Arc on ClickBench: DuckDB. The Engine Inside the Engine.

We've been running Arc against every major analytical database on ClickBench. First ClickHouse, then TimescaleDB, InfluxDB/DataFusion, Elasticsearch, CrateDB, and StarRocks.

This is the last one. And it's the strangest one.

Arc uses DuckDB as its query engine. That means benchmarking DuckDB directly is benchmarking the analytical core that Arc runs on top of. If Arc is slower than raw DuckDB, that's overhead. If Arc is faster, that requires an explanation — and we have one.

The result: Arc beats DuckDB (Parquet, partitioned) on combined score across all three machines. On cold runs, Arc leads everywhere, cleanly. On hot runs, DuckDB partitioned edges Arc on the two high-end machines by a margin that is effectively noise. On c6a.4xlarge, Arc leads on every metric. Below the results, we explain exactly why.

What DuckDB Is

DuckDB is an in-process OLAP engine. It runs embedded — no server process, no HTTP endpoint, no ingestion API, no authentication layer. It reads Parquet files natively and executes analytical SQL with a vectorized engine.

The ClickBench benchmark tests DuckDB in two modes: a single large Parquet file and partitioned Parquet (Hive-style, split by date). Both are the same data. The partitioned variant gives DuckDB the opportunity to skip files at query time — something analytically important and something Arc does by design at every write.

This is not a fair operational comparison. DuckDB is not a database server. You can't point Telegraf at it. You can't run retention policies on it. It doesn't have a query API. But it is the right technical comparison to understand whether Arc's architectural layer adds overhead or not, because they share the same analytical execution engine.

ClickBench Results

Same methodology as every other post in this series. Arc runs true cold runs: service restart and OS page cache flush before every query. DuckDB's ClickBench submissions are also listed as true cold runs, so both sets of numbers are directly comparable.

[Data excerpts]
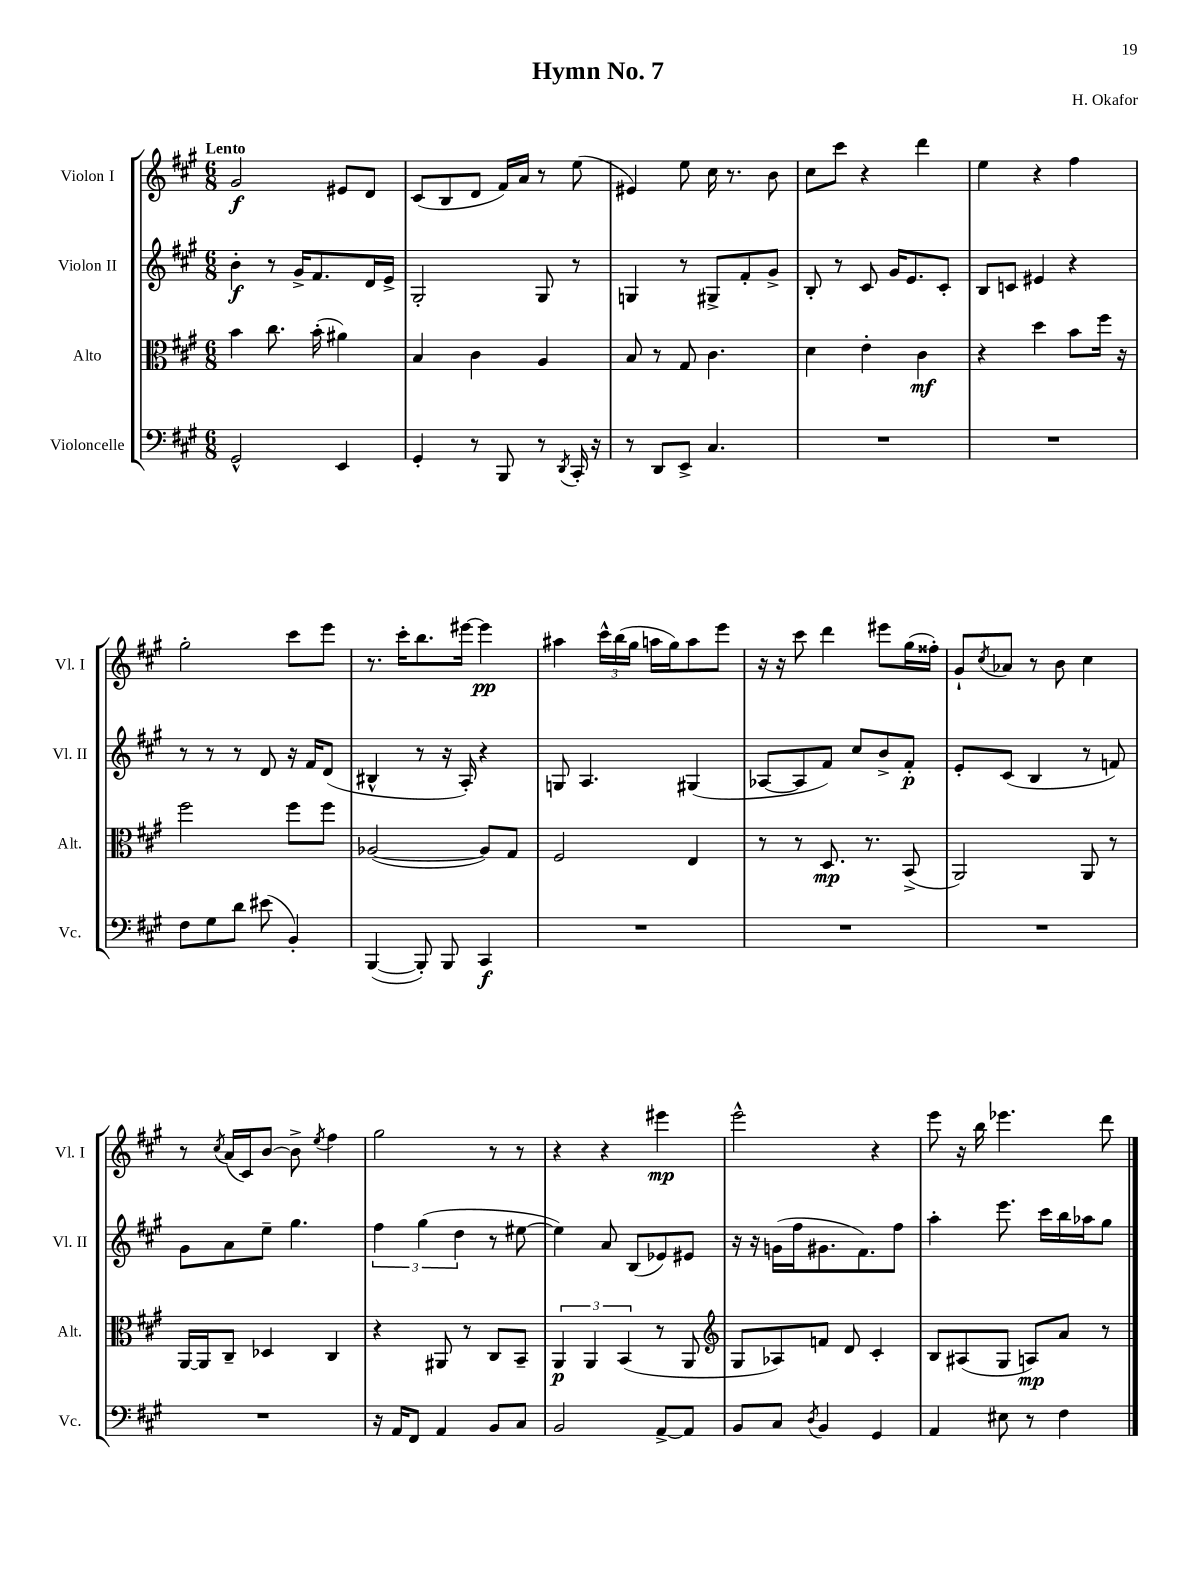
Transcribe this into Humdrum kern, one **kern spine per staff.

**kern	**dynam	**kern	**dynam	**kern	**dynam	**kern	**dynam
*part4	*part4	*part3	*part3	*part2	*part2	*part1	*part1
*staff4	*staff4	*staff3	*staff3	*staff2	*staff2	*staff1	*staff1
*I"Violoncelle	*	*I"Alto	*	*I"Violon II	*	*I"Violon I	*
*I'Vc.	*	*I'Alt.	*	*I'Vl. II	*	*I'Vl. I	*
*clefF4	*	*clefC3	*	*clefG2	*	*clefG2	*
*k[f#c#g#]	*	*k[f#c#g#]	*	*k[f#c#g#]	*	*k[f#c#g#]	*
*M6/8	*	*M6/8	*	*M6/8	*	*M6/8	*
=1	=1	=1	=1	=1	=1	=1	=1
!	!	!	!	!	!	!LO:TX:a:B:t=Lento	!
2GG#^^/	.	4b\	.	4b'\	f	2g#/	f
.	.	8.cc#\	.	8r	.	.	.
.	.	.	.	16g#^/KL	.	.	.
.	.	(16b'\	.	8.f#/	.	.	.
4EE/	.	4a#X\)	.	.	.	8e#X/L	.
.	.	.	.	16d/L	.	8d/J	.
.	.	.	.	16e^/JJ	.	.	.
=2	=2	=2	=2	=2	=2	=2	=2
4GG#'/	.	4B/	.	2G#'/	.	(8c#/L	.
.	.	.	.	.	.	8B/	.
8r	.	4c#\	.	.	.	8d/J	.
8BBB/	.	.	.	.	.	16f#/LL)	.
.	.	.	.	.	.	16a/JJ	.
8r	.	4A/	.	8G#/	.	8r	.
8qDD/	.	.	.	.	.	.	.
16CC#'/	.	.	.	8r	.	(8ee\	.
16r	.	.	.	.	.	.	.
=3	=3	=3	=3	=3	=3	=3	=3
8r	.	8B/	.	4Gn/	.	4e#X/)	.
8DD/L	.	8r	.	.	.	.	.
8EE^/J	.	8G#/	.	8r	.	8ee\	.
4.C#/	.	4.c#\	.	8G#X^/L	.	16cc#\	.
.	.	.	.	.	.	8.r	.
.	.	.	.	8f#'/	.	.	.
.	.	.	.	8g#^/J	.	8b\	.
=4	=4	=4	=4	=4	=4	=4	=4
2.r	.	4d\	.	8B'/	.	8cc#\L	.
.	.	.	.	8r	.	8ccc#\J	.
.	.	4e'\	.	8c#/	.	4r	.
.	.	.	.	16g#/KL	.	.	.
.	.	.	.	8.e/	.	.	.
.	.	4c#\	mf	.	.	4ddd\	.
.	.	.	.	8c#'/J	.	.	.
=5	=5	=5	=5	=5	=5	=5	=5
2.r	.	4r	.	8B/L	.	4ee\	.
.	.	.	.	8cn/J	.	.	.
.	.	4dd\	.	4e#X/	.	4r	.
.	.	8b\L	.	4r	.	4ff#\	.
.	.	16ff#\Jk	.	.	.	.	.
.	.	16r	.	.	.	.	.
!!LO:LB:g=z
=6	=6	=6	=6	=6	=6	=6	=6
8F#\L	.	2ff#\	.	8r	.	2gg#'\	.
8G#\	.	.	.	8r	.	.	.
8d\J	.	.	.	8r	.	.	.
(8e#X\	.	.	.	8d/	.	.	.
4BB'/)	.	8ff#\L	.	16r	.	8ccc#\L	.
.	.	.	.	16f#/KL	.	.	.
.	.	8ff#\J	.	(8d/J	.	8eee\J	.
=7	=7	=7	=7	=7	=7	=7	=7
([4BBB/	.	([2A-X/	.	4B#X^^/	.	8.r	.
.	.	.	.	.	.	16ccc#'\KL	.
8BBB'/])	.	.	.	8r	.	8.bb\	.
8BBB/	.	.	.	16r	.	.	.
.	.	.	.	16A'/)	.	[16eee#X\Jk	.
4CC#/	f	8A-/L])	.	4r	.	4eee#\]	pp
.	.	8G#/J	.	.	.	.	.
=8	=8	=8	=8	=8	=8	=8	=8
2.r	.	2F#/	.	8Gn/	.	4aa#X\	.
.	.	.	.	4.A/	.	.	.
.	.	.	.	.	.	24ccc#^^\LL	.
.	.	.	.	.	.	(24bb\	.
.	.	.	.	.	.	24gg#\JJ	.
.	.	.	.	.	.	16aan\LL	.
.	.	.	.	.	.	16gg#\J)	.
.	.	4E/	.	(4G#X/	.	8aa\	.
.	.	.	.	.	.	8eee\J	.
=9	=9	=9	=9	=9	=9	=9	=9
2.r	.	8r	.	[8A-X/L	.	16r	.
.	.	.	.	.	.	16r	.
.	.	8r	.	8A-/]	.	8ccc#\	.
.	.	8.D/	mp	8f#/J)	.	4ddd\	.
.	.	.	.	8cc#/L	.	.	.
.	.	8.r	.	.	.	.	.
.	.	.	.	8b^/	.	8eee#X\L	.
.	.	(8BB^/	.	8f#'/J	p	(16gg#\L	.
.	.	.	.	.	.	16ff##X'\JJ)	.
=10	=10	=10	=10	=10	=10	=10	=10
2.r	.	2AA/)	.	8e'/L	.	8g#`/L	.
.	.	.	.	.	.	8qcc#/	.
.	.	.	.	(8c#/J	.	8a-X/J	.
.	.	.	.	4B/	.	8r	.
.	.	.	.	.	.	8b\	.
.	.	8AA/	.	8r	.	4cc#\	.
.	.	8r	.	8fn/)	.	.	.
!!LO:LB:g=z
=11	=11	=11	=11	=11	=11	=11	=11
2.r	.	[16AA/LL	.	8g#\L	.	8r	.
.	.	16AA/J]	.	.	.	.	.
.	.	.	.	.	.	8qcc#/	.
.	.	8C#~/J	.	8a\	.	(16a/LL	.
.	.	.	.	.	.	16c#/J)	.
.	.	4D-X/	.	8ee~\J	.	[8b/J	.
.	.	.	.	4.gg#\	.	8b^\]	.
.	.	.	.	.	.	8qee/	.
.	.	4C#/	.	.	.	4ff#\	.
=12	=12	=12	=12	=12	=12	=12	=12
16r	.	4r	.	6ff#\	.	2gg#\	.
16AA/KL	.	.	.	.	.	.	.
8FF#/J	.	.	.	.	.	.	.
.	.	.	.	(6gg#\	.	.	.
4AA/	.	8AA#X/	.	.	.	.	.
.	.	.	.	6dd\	.	.	.
.	.	8r	.	.	.	.	.
8BB/L	.	8C#/L	.	8r	.	8r	.
8C#/J	.	8BB~/J	.	[8ee#X\	.	8r	.
=13	=13	=13	=13	=13	=13	=13	=13
2BB/	.	6AA/	p	4ee#\])	.	4r	.
.	.	6AA/	.	.	.	.	.
.	.	.	.	8a/	.	4r	.
.	.	(6BB/	.	.	.	.	.
.	.	.	.	(8B/L	.	.	.
[8AA^/L	.	8r	.	8e-X/)	.	4eee#X\	mp
8AA/J]	.	8AA/	.	8e#X/J	.	.	.
=14	=14	=14	=14	=14	=14	=14	=14
*	*	*clefG2	*	*	*	*	*
8BB/L	.	8G#/L	.	16r	.	2eee^^\	.
.	.	.	.	16r	.	.	.
8C#/J	.	8A-X/)	.	(16gn\LL	.	.	.
.	.	.	.	16ff#\J	.	.	.
8qD/	.	.	.	.	.	.	.
4BB/	.	8fn/J	.	8.g#X\	.	.	.
.	.	8d/	.	.	.	.	.
.	.	.	.	8.f#\)	.	.	.
4GG#/	.	4c#'/	.	.	.	4r	.
.	.	.	.	8ff#\J	.	.	.
=15	=15	=15	=15	=15	=15	=15	=15
4AA/	.	8B/L	.	4aa'\	.	8eee\	.
.	.	(8A#X/	.	.	.	16r	.
.	.	.	.	.	.	16bb\	.
8E#X\	.	8G#/J	.	8.eee\	.	4.eee-X\	.
8r	.	8An/L)	mp	.	.	.	.
.	.	.	.	16ccc#\LL	.	.	.
4F#\	.	8a/J	.	16bb\	.	.	.
.	.	.	.	16aa-X\J	.	.	.
.	.	8r	.	8gg#\J	.	8ddd\	.
==	==	==	==	==	==	==	==
*-	*-	*-	*-	*-	*-	*-	*-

## YOUR TASKS
• 1. Answer these questions using the benchmark post:
(a) Which query engine does Arc use?
(b) In which two modes does ClickBench test DuckDB?
(c) What is done before every query in Arc's true cold runs?
• 2. Name every database that the benchmark post says Arc was run against before DuckDB.
• 3. From the benchmark post, repeat word for word the part that opens with the words containing "Arc uses DuckDB" and closes with "a vectorized engine.".

## EXERCISE SOLUTIONS
• 1.
(a) DuckDB.
(b) A single large Parquet file and partitioned Parquet (Hive-style, split by date).
(c) A service restart and an OS page cache flush.

• 2. ClickHouse, TimescaleDB, InfluxDB/DataFusion, Elasticsearch, CrateDB, and StarRocks.

• 3.
Arc uses DuckDB as its query engine. That means benchmarking DuckDB directly is benchmarking the analytical core that Arc runs on top of. If Arc is slower than raw DuckDB, that's overhead. If Arc is faster, that requires an explanation — and we have one.

The result: Arc beats DuckDB (Parquet, partitioned) on combined score across all three machines. On cold runs, Arc leads everywhere, cleanly. On hot runs, DuckDB partitioned edges Arc on the two high-end machines by a margin that is effectively noise. On c6a.4xlarge, Arc leads on every metric. Below the results, we explain exactly why.

What DuckDB Is

DuckDB is an in-process OLAP engine. It runs embedded — no server process, no HTTP endpoint, no ingestion API, no authentication layer. It reads Parquet files natively and executes analytical SQL with a vectorized engine.